# [Travail à faire]
#1 Recopiez à l'identique le passage de la discussion sur le paiement bloqué par l'App Store, de « J'ai eu un souci » à « la moindre transaction.... ».
#2 Reprenez la discussion sur le paiement bloqué par l'App Store là où elle s'interrompt et poursuivez-la.

# [Extrait de la page]
═══

# Blocage paiement par AppStore;(



## Bruno de Malaisie (29 Avril 2013)

J'ai eu un souci bancaire et ma carte n'a plus été acceptée par l'Appstore. Après virement effectué et reçu sur mon compte français, je ne peux toujours pas faire la moindre transaction....
Argh.....
L'Appstore me demande des informations que je donne (code secret qui est sur la cb) mais rien n'y fait!!!
Il y a t'il un temps de latence avant que tout cela refonctionner correctement?
Excellente journée à tous


----------



## Gwen (29 Avril 2013)

Normalement non.

C'est étrange ton souci, tu es à quelle banque ?


----------



## Bruno de Malaisie (29 Avril 2013)

CIC 
J'attends la réponse de ma banquière. 
Je vous tiens au courant.


----------



## Bruno de Malaisie (29 Avril 2013)

C'est particulièrement gonflant.
J'ai enlevé le mode de paiement et remplacé par none.
Ensuite j'ai ressaisi toutes les coordonnées et le nombre secret à 3 chiffres.....
Your payment was declined.

═══

# [Lignes fournies]
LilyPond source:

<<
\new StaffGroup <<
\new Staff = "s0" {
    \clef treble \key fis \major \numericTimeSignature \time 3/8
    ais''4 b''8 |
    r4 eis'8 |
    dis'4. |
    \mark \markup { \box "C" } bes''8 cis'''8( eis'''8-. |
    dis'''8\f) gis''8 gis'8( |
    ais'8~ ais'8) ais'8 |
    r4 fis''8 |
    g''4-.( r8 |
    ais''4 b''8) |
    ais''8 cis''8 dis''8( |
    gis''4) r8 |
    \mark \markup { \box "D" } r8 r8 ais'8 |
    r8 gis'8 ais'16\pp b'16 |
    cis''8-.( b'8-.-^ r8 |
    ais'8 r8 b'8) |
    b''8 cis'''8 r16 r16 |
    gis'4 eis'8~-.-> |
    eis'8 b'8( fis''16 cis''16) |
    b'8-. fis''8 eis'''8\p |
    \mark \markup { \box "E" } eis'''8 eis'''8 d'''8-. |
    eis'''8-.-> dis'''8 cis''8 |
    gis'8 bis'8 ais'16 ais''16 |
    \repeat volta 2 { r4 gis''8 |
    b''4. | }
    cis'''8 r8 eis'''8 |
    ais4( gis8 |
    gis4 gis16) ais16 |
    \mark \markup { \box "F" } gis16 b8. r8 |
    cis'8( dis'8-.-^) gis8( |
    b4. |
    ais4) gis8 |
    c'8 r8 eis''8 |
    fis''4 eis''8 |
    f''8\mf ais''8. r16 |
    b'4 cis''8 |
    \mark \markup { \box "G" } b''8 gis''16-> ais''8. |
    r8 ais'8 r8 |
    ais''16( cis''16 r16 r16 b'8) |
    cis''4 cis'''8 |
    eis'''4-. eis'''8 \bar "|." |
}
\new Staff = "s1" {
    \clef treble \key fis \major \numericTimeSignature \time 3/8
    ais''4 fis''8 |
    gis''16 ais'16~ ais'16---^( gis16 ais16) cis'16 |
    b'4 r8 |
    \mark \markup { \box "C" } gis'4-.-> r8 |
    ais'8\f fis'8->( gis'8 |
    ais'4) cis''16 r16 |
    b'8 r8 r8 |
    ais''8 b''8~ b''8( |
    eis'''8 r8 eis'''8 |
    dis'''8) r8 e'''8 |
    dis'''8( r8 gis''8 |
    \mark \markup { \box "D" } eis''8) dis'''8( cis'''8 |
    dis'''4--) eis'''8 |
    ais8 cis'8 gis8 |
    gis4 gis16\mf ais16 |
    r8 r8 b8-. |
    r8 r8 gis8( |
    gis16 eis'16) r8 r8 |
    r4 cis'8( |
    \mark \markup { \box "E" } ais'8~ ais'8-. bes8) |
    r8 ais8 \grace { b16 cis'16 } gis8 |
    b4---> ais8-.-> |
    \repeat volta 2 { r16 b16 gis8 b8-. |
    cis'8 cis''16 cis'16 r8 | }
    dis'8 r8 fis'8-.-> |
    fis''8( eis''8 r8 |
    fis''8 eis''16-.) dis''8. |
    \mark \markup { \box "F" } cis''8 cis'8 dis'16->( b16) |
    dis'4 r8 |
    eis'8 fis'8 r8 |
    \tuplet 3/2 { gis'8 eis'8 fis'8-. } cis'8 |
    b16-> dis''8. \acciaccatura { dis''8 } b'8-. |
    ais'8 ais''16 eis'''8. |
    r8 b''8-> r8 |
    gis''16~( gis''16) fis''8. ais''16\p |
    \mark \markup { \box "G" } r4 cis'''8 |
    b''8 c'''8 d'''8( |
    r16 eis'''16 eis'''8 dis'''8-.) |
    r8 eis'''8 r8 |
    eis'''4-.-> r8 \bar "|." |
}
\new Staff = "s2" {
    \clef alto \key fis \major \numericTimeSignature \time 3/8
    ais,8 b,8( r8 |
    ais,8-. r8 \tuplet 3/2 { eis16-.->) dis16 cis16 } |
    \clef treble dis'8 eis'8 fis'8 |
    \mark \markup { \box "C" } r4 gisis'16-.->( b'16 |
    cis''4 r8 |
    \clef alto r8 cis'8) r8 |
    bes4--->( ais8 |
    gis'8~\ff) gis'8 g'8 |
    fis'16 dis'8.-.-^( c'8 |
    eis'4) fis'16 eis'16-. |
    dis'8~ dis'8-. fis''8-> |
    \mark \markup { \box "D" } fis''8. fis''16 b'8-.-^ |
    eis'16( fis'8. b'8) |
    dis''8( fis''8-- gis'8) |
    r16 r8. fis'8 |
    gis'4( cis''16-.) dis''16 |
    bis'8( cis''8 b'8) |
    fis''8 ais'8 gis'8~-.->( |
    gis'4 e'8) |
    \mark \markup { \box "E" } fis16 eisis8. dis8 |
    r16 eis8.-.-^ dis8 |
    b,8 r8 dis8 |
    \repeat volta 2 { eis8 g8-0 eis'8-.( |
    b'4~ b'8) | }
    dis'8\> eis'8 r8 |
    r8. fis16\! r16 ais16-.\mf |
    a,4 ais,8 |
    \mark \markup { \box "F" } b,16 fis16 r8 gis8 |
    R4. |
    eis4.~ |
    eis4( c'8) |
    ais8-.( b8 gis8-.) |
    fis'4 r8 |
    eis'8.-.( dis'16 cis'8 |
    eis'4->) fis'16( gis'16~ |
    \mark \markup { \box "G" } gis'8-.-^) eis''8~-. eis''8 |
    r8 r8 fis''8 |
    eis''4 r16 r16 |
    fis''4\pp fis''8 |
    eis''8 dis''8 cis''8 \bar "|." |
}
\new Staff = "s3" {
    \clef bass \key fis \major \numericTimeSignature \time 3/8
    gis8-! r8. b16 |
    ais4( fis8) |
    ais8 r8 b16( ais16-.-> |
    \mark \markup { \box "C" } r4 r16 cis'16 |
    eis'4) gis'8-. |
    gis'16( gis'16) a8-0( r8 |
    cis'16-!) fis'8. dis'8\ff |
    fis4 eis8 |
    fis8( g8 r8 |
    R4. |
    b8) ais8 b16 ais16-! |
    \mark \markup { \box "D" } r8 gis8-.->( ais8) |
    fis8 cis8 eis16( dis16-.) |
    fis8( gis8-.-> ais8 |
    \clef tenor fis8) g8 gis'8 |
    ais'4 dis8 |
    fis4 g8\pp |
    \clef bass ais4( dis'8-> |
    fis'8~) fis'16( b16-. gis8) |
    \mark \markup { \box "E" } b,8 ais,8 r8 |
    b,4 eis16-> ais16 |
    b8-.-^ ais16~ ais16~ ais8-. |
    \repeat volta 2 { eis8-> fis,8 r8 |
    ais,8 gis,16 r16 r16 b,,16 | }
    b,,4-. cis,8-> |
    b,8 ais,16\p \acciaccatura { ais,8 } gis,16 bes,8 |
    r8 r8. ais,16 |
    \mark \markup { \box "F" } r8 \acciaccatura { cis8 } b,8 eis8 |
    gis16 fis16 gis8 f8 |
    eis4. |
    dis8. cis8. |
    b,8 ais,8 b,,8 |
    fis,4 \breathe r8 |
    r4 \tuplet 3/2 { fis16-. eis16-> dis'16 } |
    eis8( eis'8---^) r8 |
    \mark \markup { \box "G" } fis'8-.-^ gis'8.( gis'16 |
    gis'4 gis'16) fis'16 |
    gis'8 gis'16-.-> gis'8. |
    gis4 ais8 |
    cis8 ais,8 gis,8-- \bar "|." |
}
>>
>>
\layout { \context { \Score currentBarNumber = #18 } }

═══

# [Corrigé]
#1
J'ai eu un souci bancaire et ma carte n'a plus été acceptée par l'Appstore. Après virement effectué et reçu sur mon compte français, je ne peux toujours pas faire la moindre transaction....

#2
Please enter valid payment method information.
Apple m'a écrit pour me dire que mon compte était activé le 29 (aujourd'hui donc).
Mais je ne peux pas leur répondre car c'est un email généré automatiquement.
Où puis je m'adresser?
Merci


----------



## pepeye66 (29 Avril 2013)

Contacte les : retrouve le bon N° ici:
http://support.apple.com/kb/HE57?viewlocale=fr_FR


----------



## Bruno de Malaisie (29 Avril 2013)

Merci. 
J'ai envoyé un message et j'attends la réponse.
Je croise les doigts...


----------



## Bruno de Malaisie (30 Avril 2013)

Résolu. La banque n'avait manifestement pas fait le nécessaire. Merci les idées et les conseils.....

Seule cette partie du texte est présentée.